RWI Index distribution in YaCy

There are two indices in each YaCy instance.

First one is horizontal - a solr/lucene index, which you use for a local instance search.

The second one is vertical called RWI (Reverse Word Index) and stored in system called kelondro. In this index, urls of pages containing that particular keyword are stored for every keyword.

RWI is distributed over whole network (e.g. default 'freeworld'), creating the global Distributed Hash Table (DHT).

The kelondro index is used only when YaCy operates in p2p mode and it manages the fragments that are exchanged in the p2p transmissions. Think of it as a “dissolvable” index: when p2p transmissions are done, fragments of the index are taken out and transmitted to other peers.

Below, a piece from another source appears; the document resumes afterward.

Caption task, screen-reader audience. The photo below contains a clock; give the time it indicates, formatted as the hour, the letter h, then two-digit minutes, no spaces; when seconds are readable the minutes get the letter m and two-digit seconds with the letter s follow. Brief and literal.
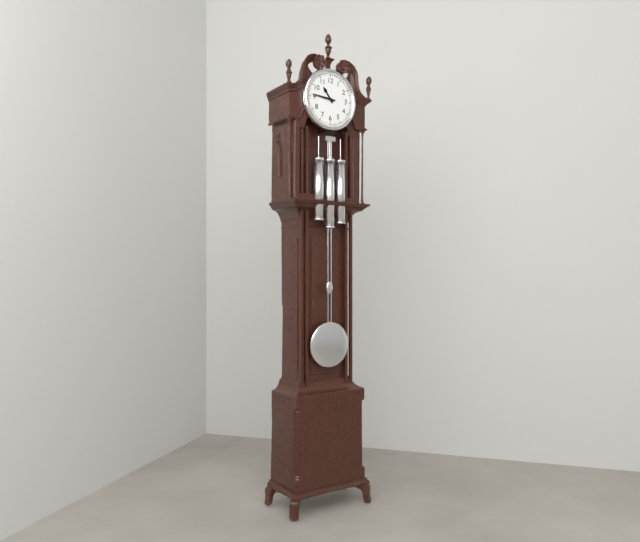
10h46
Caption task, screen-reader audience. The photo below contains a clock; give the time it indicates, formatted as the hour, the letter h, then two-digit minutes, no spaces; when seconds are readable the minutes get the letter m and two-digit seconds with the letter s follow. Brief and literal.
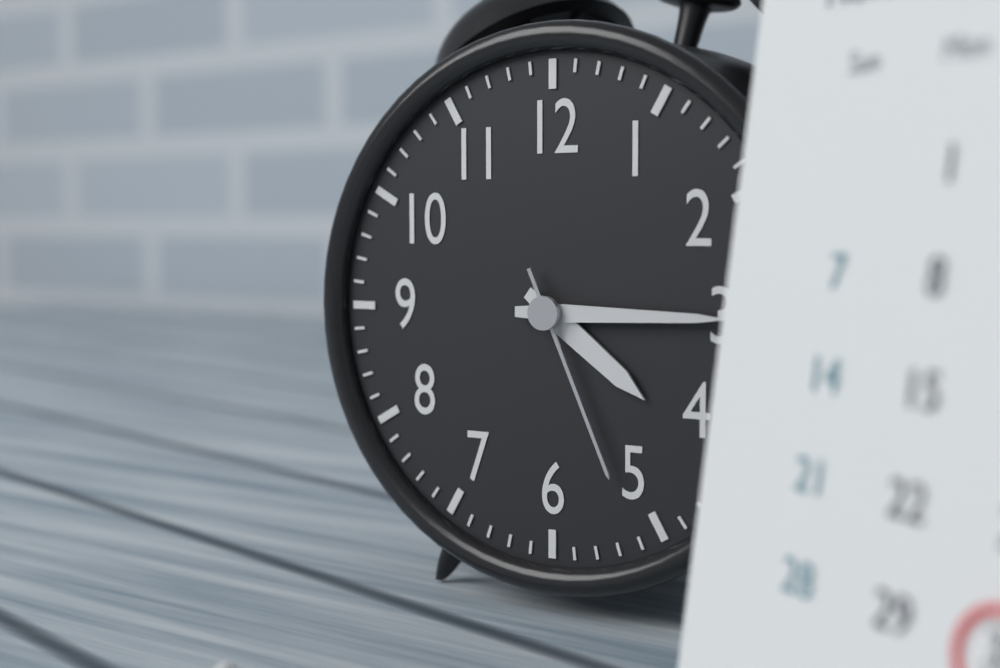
4h15m26s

A search in the p2p index is done on both, solr/lucene (locally) and kelondro (locally and remote). Searching the local kelondro index will access those parts that have been transmitted by other peers to your own peer.

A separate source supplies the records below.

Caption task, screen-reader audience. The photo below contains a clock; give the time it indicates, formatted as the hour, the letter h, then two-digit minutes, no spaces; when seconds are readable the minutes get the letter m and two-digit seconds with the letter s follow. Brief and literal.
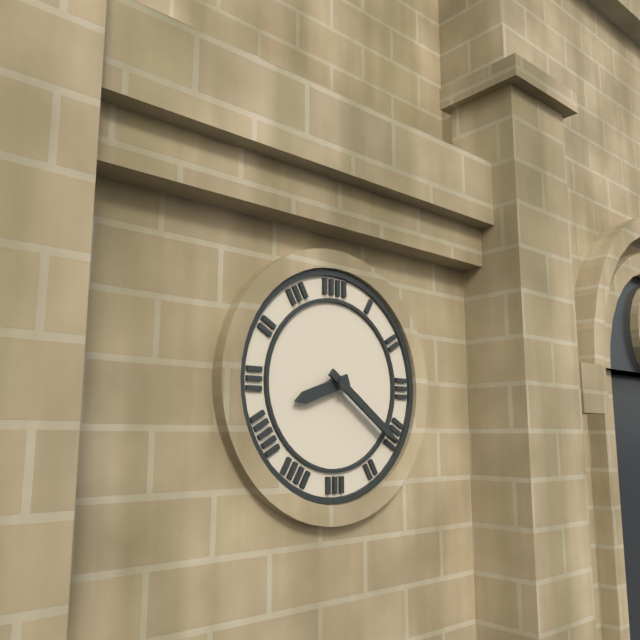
8h21
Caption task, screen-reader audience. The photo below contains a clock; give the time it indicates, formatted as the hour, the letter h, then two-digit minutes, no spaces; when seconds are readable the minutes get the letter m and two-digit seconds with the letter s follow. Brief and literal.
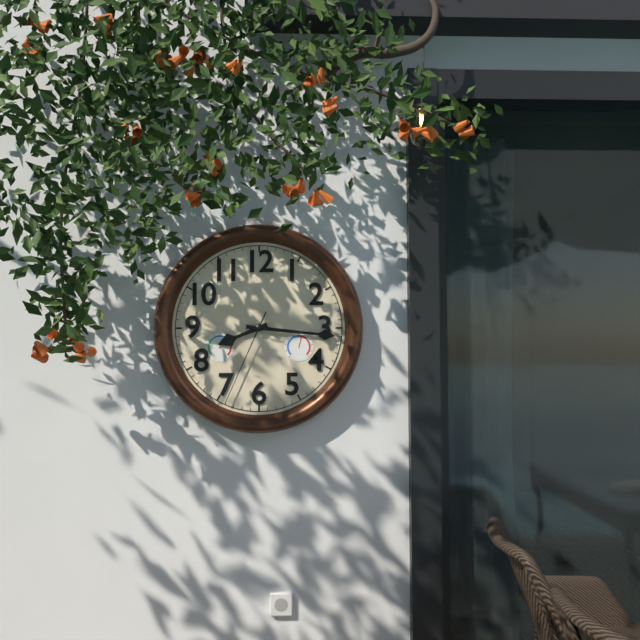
8h16m34s
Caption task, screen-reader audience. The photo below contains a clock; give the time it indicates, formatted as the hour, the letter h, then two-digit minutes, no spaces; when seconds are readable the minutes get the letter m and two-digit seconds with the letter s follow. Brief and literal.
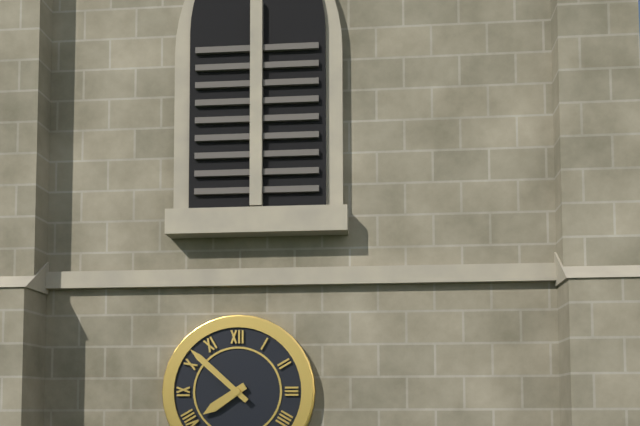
7h52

So having two indexes (where one “dissolves” over time) ensures that you always own our own data (what you crawled, in the solr/lucene index) while having a distributed access to the p2p index (from what has been moved to your peer).

RWI

If you take a look into your log, you can see every each and now entries like:

I 2023/11/19 15:12:01 INDEX-TRANSFER-DISPATCHER * Index transfer of 5 references for terms [ AIYDnOXpfXHp ..] and 7 URLs to peer agent-yacyname-ufe-80:Os871898Kx7Z in 0 seconds successful (21 words/s)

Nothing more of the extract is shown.